Antes de compreender o funcionamento do Polo Auspin Lorena, o professor  esclarece que é primordial conhecer as particularidades da EEL, como sendo um centro de excelência totalmente focado em engenharia. A Escola de Engenharia de Lorena possui seis cursos de graduação: Engenharia Ambiental; Engenharia Bioquímica, Engenharia Física, Engenharia de Materiais, Engenharia de Produção e Engenharia Química. Os esforços da Auspin tendem, justamente, ao avanço técnico-científico da escola, através de parcerias com organizações governamentais, empresariais e do terceiro setor.

Pereira relata que desde o início de seu trabalho frente à agência, tem se observado um aumento significativo na cultura do empreendedorismo no campus USP em Lorena. Nos últimos três anos, uma série de ações têm sido lançadas pela Auspin, com o intuito de fomentar ainda mais o empreendedorismo na EEL. “Todo semestre levamos 45 alunos para visitar startups e grandes empreendimentos, como o campus Google e o Parque Tecnológico de São José dos Campos”, expõe o coordenador da agência. Há inclusive uma disciplina de empreendedorismo nos cursos de graduação.

Outra grande iniciativa foi a imersão no O Cubo, maior centro de empreendedorismo tecnológico da América Latina, na qual 25 alunos passaram uma semana na cidade de São Paulo, integrando com startups.

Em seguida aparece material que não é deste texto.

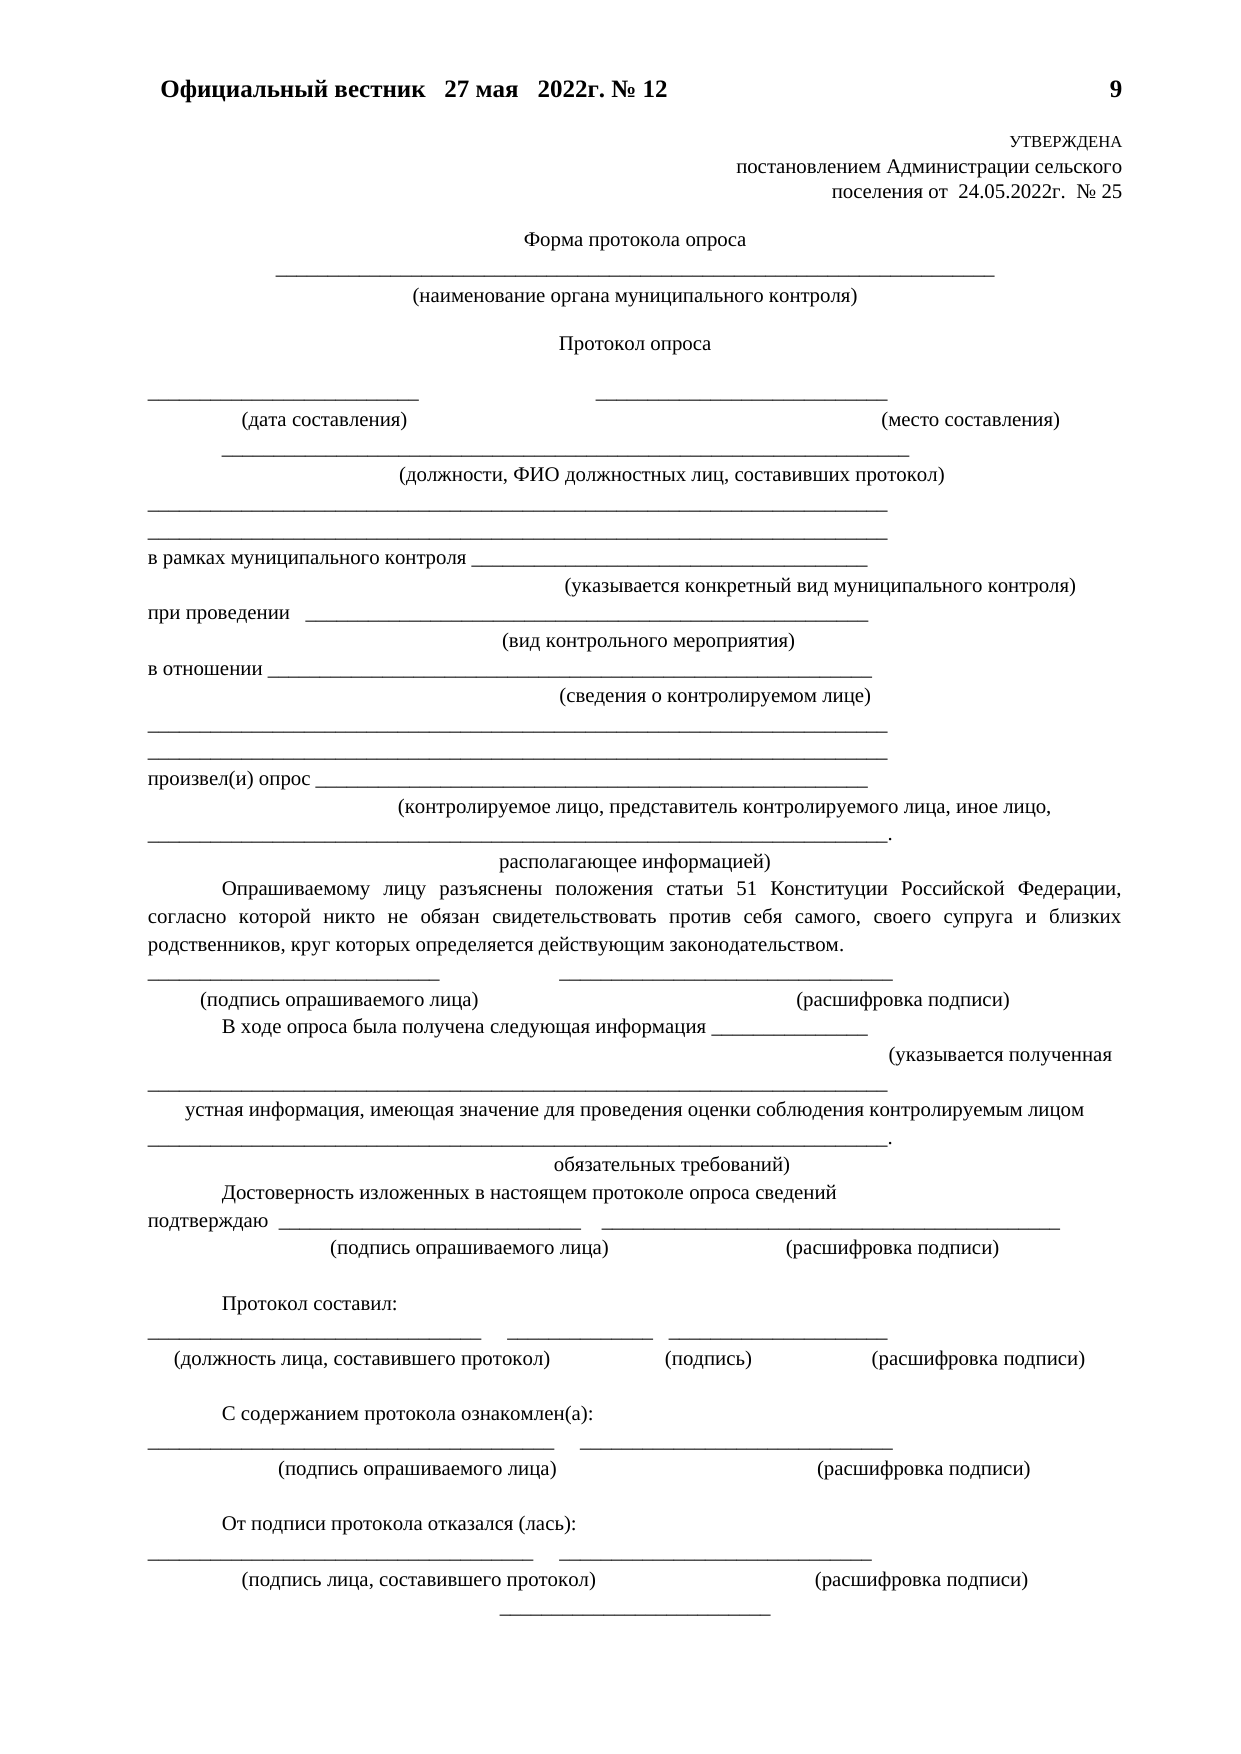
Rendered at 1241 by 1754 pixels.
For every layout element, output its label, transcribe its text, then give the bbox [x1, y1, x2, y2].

text поселения от 24.05.2022г. № 25 [148, 178, 1122, 203]
text ____________________________ ________________________________ [148, 959, 1122, 983]
text (подпись опрашиваемого лица) (расшифровка подписи) [148, 1235, 1122, 1259]
text С содержанием протокола ознакомлен(а): [148, 1401, 1122, 1425]
text (вид контрольного мероприятия) [148, 628, 1122, 652]
text _______________________________________________________________________ [148, 517, 1122, 542]
text ________________________________ ______________ _____________________ [148, 1318, 1122, 1342]
text _______________________________________________________________________ [148, 490, 1122, 514]
text _____________________________________________________________________ [148, 255, 1122, 279]
text __________________________ [148, 1594, 1122, 1618]
text _______________________________________________________________________ [148, 1069, 1122, 1094]
text В ходе опроса была получена следующая информация _______________ [148, 1014, 1122, 1038]
text Достоверность изложенных в настоящем протоколе опроса сведений [148, 1180, 1122, 1204]
text (указывается полученная [148, 1042, 1122, 1066]
text (подпись лица, составившего протокол) (расшифровка подписи) [148, 1566, 1122, 1591]
text произвел(и) опрос _____________________________________________________ [148, 766, 1122, 790]
text располагающее информацией) [148, 849, 1122, 873]
text в рамках муниципального контроля ______________________________________ [148, 545, 1122, 569]
text Форма протокола опроса [148, 227, 1122, 251]
text _____________________________________ ______________________________ [148, 1539, 1122, 1563]
text __________________________ ____________________________ [148, 379, 1122, 403]
text (подпись опрашиваемого лица) (расшифровка подписи) [148, 987, 1122, 1011]
text _______________________________________________________________________ [148, 711, 1122, 735]
text (наименование органа муниципального контроля) [148, 283, 1122, 307]
text (должность лица, составившего протокол) (подпись) (расшифровка подписи) [148, 1346, 1122, 1370]
text обязательных требований) [148, 1152, 1122, 1176]
text (сведения о контролируемом лице) [148, 683, 1122, 707]
text Протокол составил: [148, 1290, 1122, 1314]
text _______________________________________________________________________ [148, 738, 1122, 762]
text (контролируемое лицо, представитель контролируемого лица, иное лицо, [148, 793, 1122, 818]
text Опрашиваемому лицу разъяснены положения статьи 51 Конституции Российской Федерации, согласно которой никто не обязан свидетельствовать против себя самого, своего супруга и близких родственников, круг которых определяется действующим законодательством. [148, 876, 1122, 956]
text __________________________________________________________________ [148, 435, 1122, 459]
text _______________________________________________________________________. [148, 821, 1122, 845]
text при проведении ______________________________________________________ [148, 600, 1122, 624]
text устная информация, имеющая значение для проведения оценки соблюдения контролируемым лицом [148, 1097, 1122, 1121]
text (дата составления) (место составления) [148, 407, 1122, 431]
text (указывается конкретный вид муниципального контроля) [148, 573, 1122, 597]
text (подпись опрашиваемого лица) (расшифровка подписи) [148, 1456, 1122, 1480]
text УТВЕРЖДЕНА [694, 131, 1122, 151]
text _______________________________________ ______________________________ [148, 1428, 1122, 1452]
text подтверждаю _____________________________ ____________________________________________ [148, 1208, 1122, 1232]
text _______________________________________________________________________. [148, 1125, 1122, 1149]
text От подписи протокола отказался (лась): [148, 1511, 1122, 1535]
text постановлением Администрации сельского [148, 153, 1122, 178]
text (должности, ФИО должностных лиц, составивших протокол) [148, 462, 1122, 486]
text Протокол опроса [148, 331, 1122, 355]
text в отношении __________________________________________________________ [148, 656, 1122, 679]
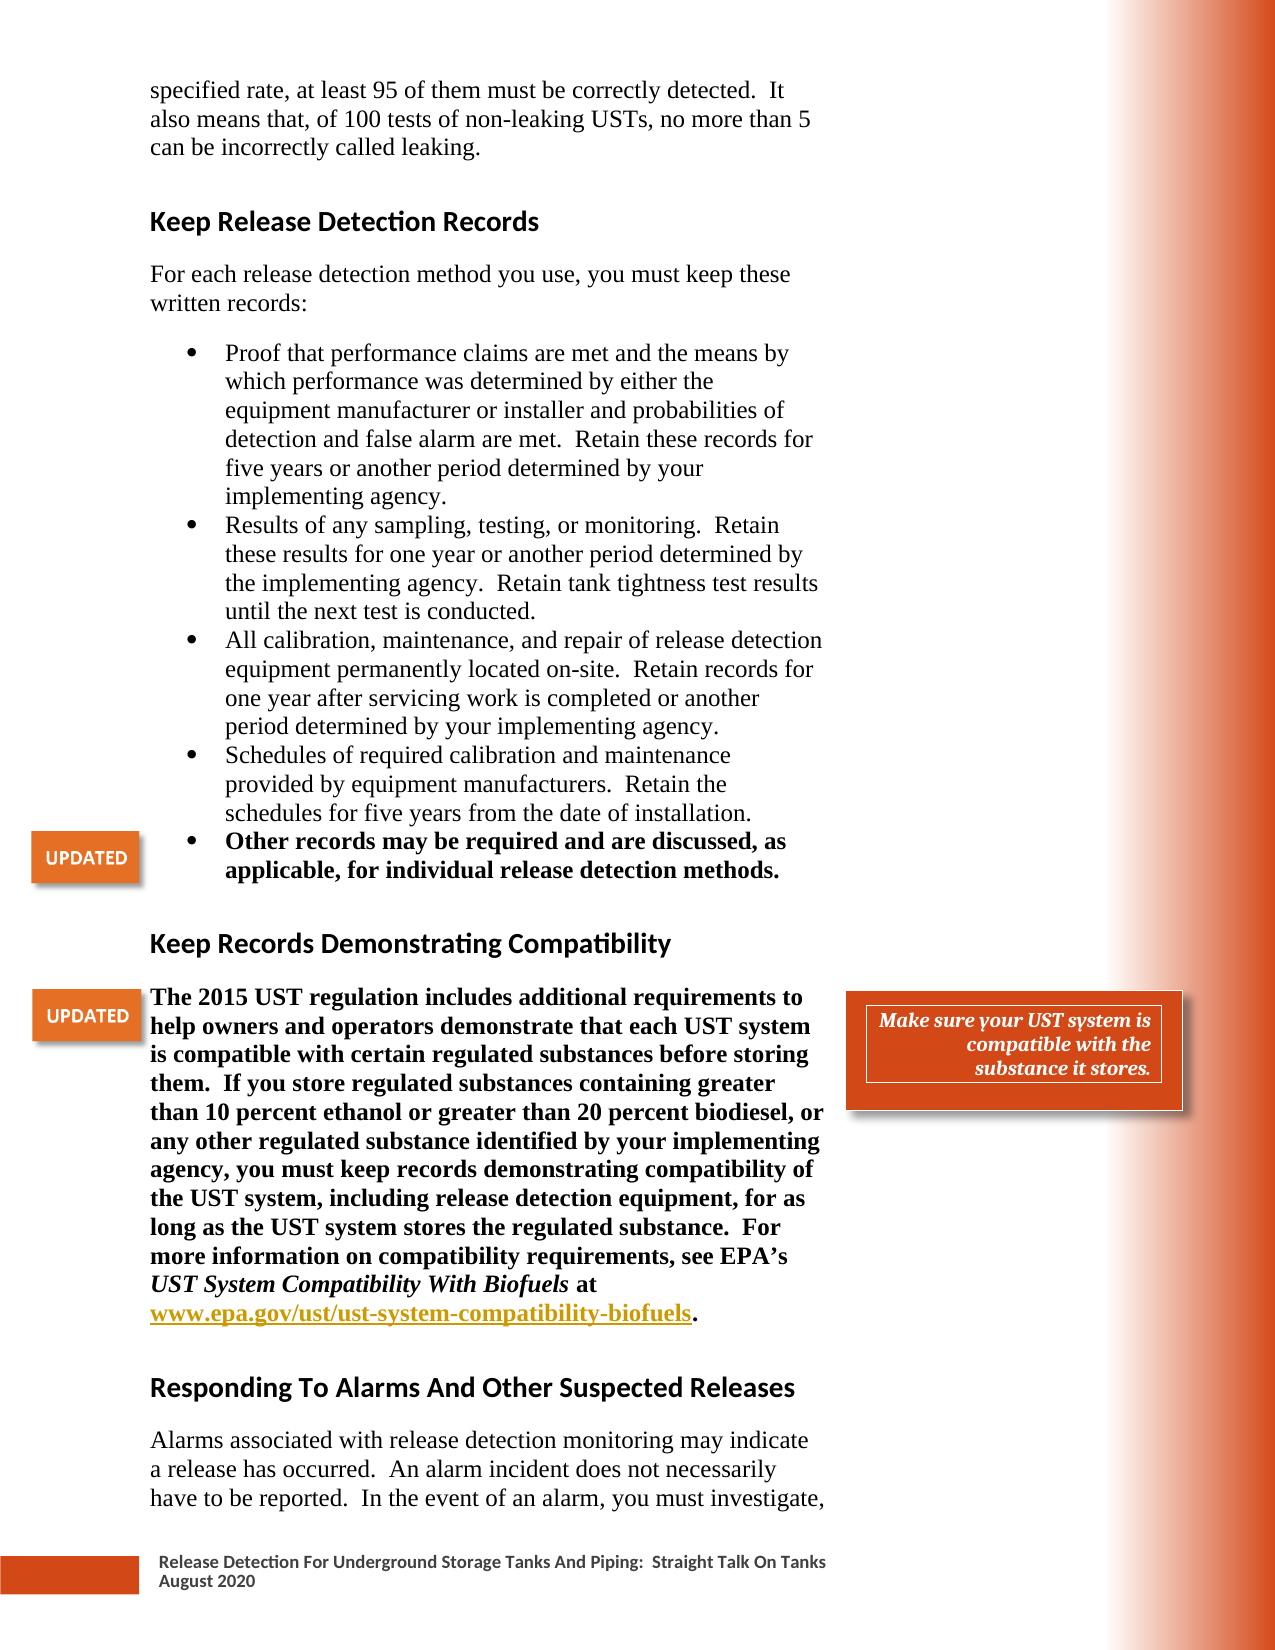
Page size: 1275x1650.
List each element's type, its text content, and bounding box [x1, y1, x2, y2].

list All calibration, maintenance, and repair of release detection equipment permanently located on-site. Retain records for one year after servicing work is completed or another period determined by your implementing agency. [187, 625, 825, 740]
list Proof that performance claims are met and the means by which performance was determined by either the equipment manufacturer or installer and probabilities of detection and false alarm are met. Retain these records for five years or another period determined by your implementing agency. [187, 338, 825, 510]
text The 2015 UST regulation includes additional requirements to help owners and operators demonstrate that each UST system is compatible with certain regulated substances before storing them. If you store regulated substances containing greater than 10 percent ethanol or greater than 20 percent biodiesel, or any other regulated substance identified by your implementing agency, you must keep records demonstrating compatibility of the UST system, including release detection equipment, for as long as the UST system stores the regulated substance. For more information on compatibility requirements, see EPA’s UST System Compatibility With Biofuels at www.epa.gov/ust/ust-system-compatibility-biofuels. [150, 982, 825, 1327]
list Schedules of required calibration and maintenance provided by equipment manufacturers. Retain the schedules for five years from the date of installation. [187, 740, 825, 826]
text For each release detection method you use, you must keep these written records: [150, 259, 825, 317]
picture [32, 989, 150, 1053]
list Other records may be required and are discussed, as applicable, for individual release detection methods. [187, 826, 825, 884]
subtitle Responding To Alarms And Other Suspected Releases [150, 1369, 825, 1404]
picture [31, 831, 149, 895]
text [150, 75, 825, 161]
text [150, 1425, 825, 1511]
subtitle Keep Release Detection Records [150, 203, 825, 238]
subtitle Keep Records Demonstrating Compatibility [150, 926, 825, 961]
list Results of any sampling, testing, or monitoring. Retain these results for one year or another period determined by the implementing agency. Retain tank tightness test results until the next test is conducted. [187, 510, 825, 625]
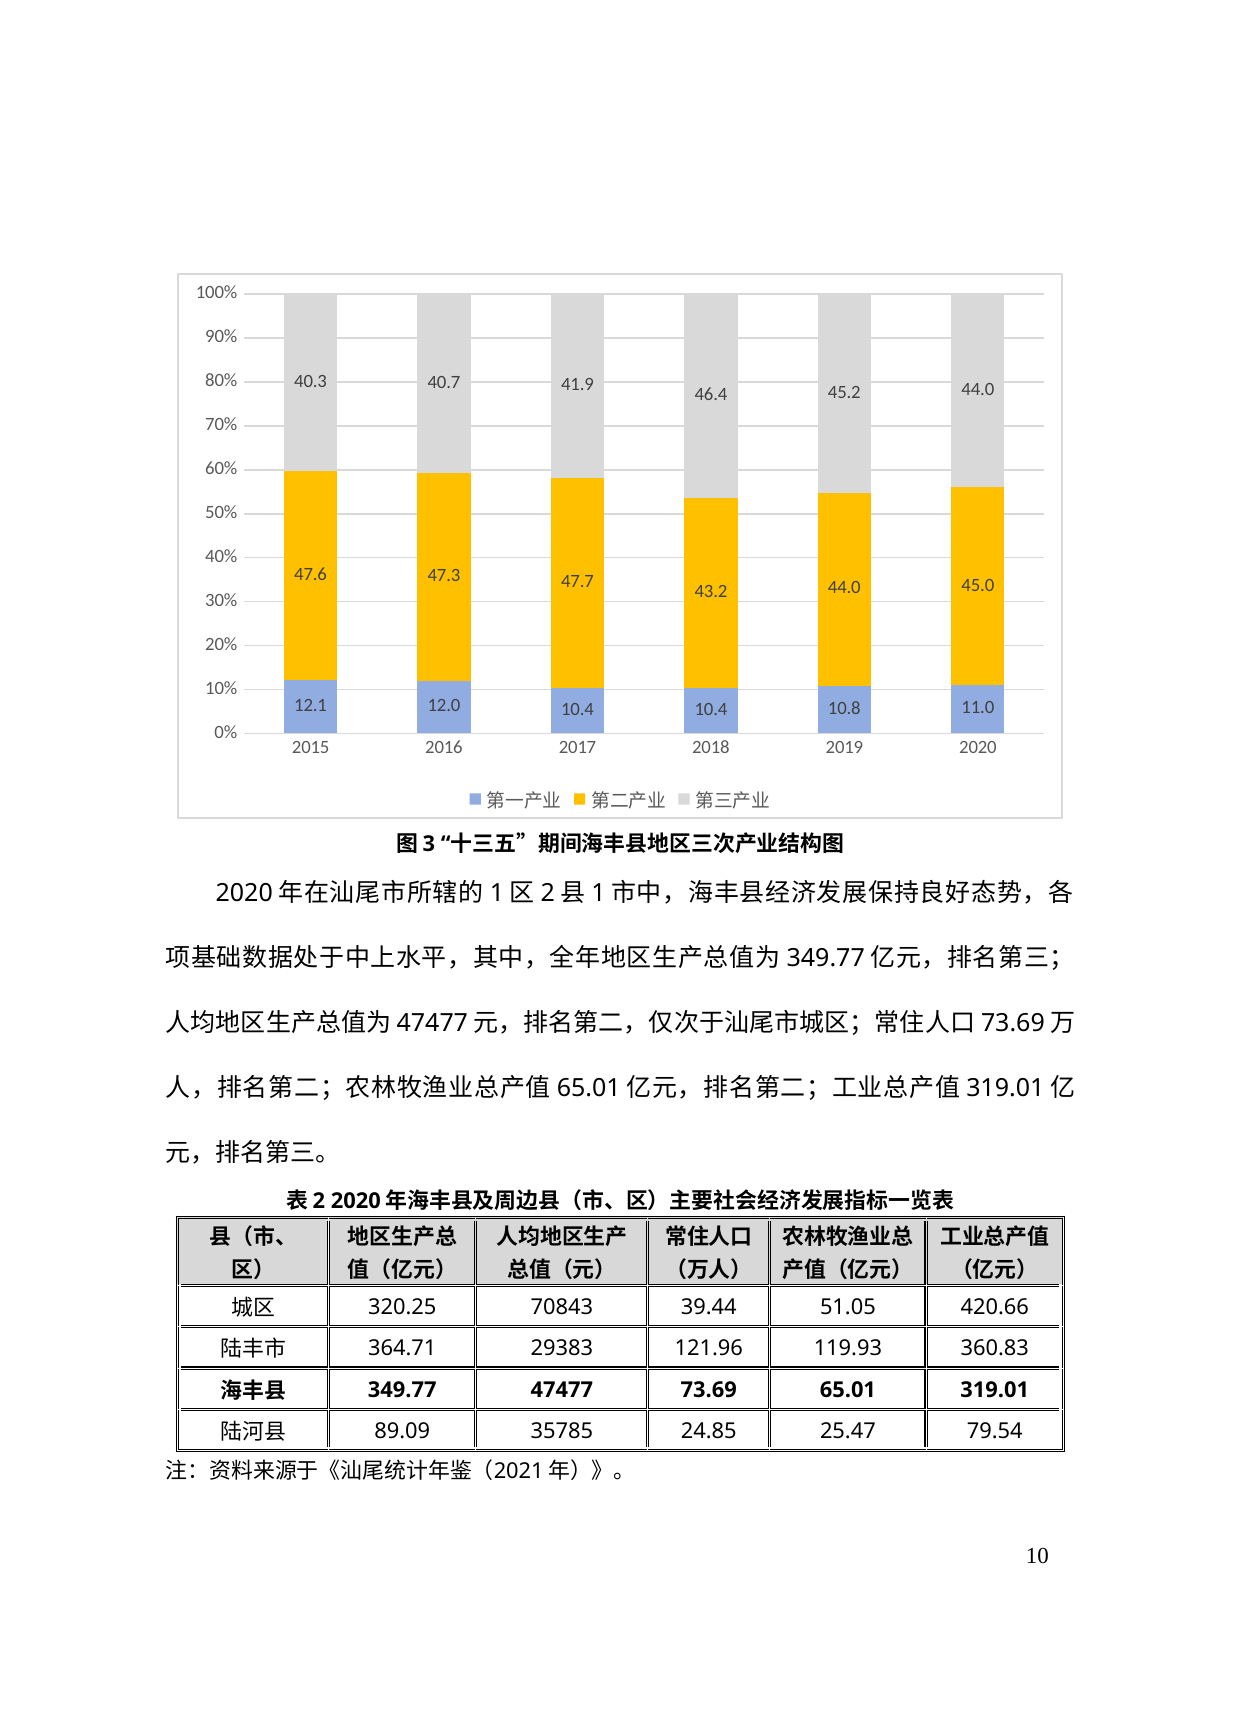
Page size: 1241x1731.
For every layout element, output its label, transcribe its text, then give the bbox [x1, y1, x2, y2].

text 图3 “十三五”期间海丰县地区三次产业结构图 [165, 826, 1075, 858]
table_cell 47477 [477, 1370, 646, 1408]
table_cell 364.71 [330, 1328, 474, 1366]
table_cell 73.69 [649, 1370, 768, 1408]
table_cell 360.83 [926, 1325, 1063, 1366]
table_cell 79.54 [926, 1408, 1063, 1449]
table_cell 29383 [477, 1328, 646, 1366]
table_cell 海丰县 [179, 1366, 327, 1408]
table_header 工业总产值（亿元） [926, 1219, 1062, 1284]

A partir disso, esses alunos passaram a ser grandes divulgadores da cultura do empreendedorismo, comenta o professor Marco Antonio.

A busca por inovação tecnológica é outro propósito da Auspin, isto é, a transformação da pesquisa acadêmica em conhecimento aplicado. Sendo assim, há um incessante trabalho com os alunos da pós-graduação. Estimular o pesquisador a transformar sua tese de doutorado, ou mestrado, em patente é uma busca por parte da agência. O coordenador do Polo Lorena relata dados promissores dessa busca. Hoje, a geração anual de patentes da EEL representa, aproximadamente, 10% das patentes geradas em toda a USP, por ano.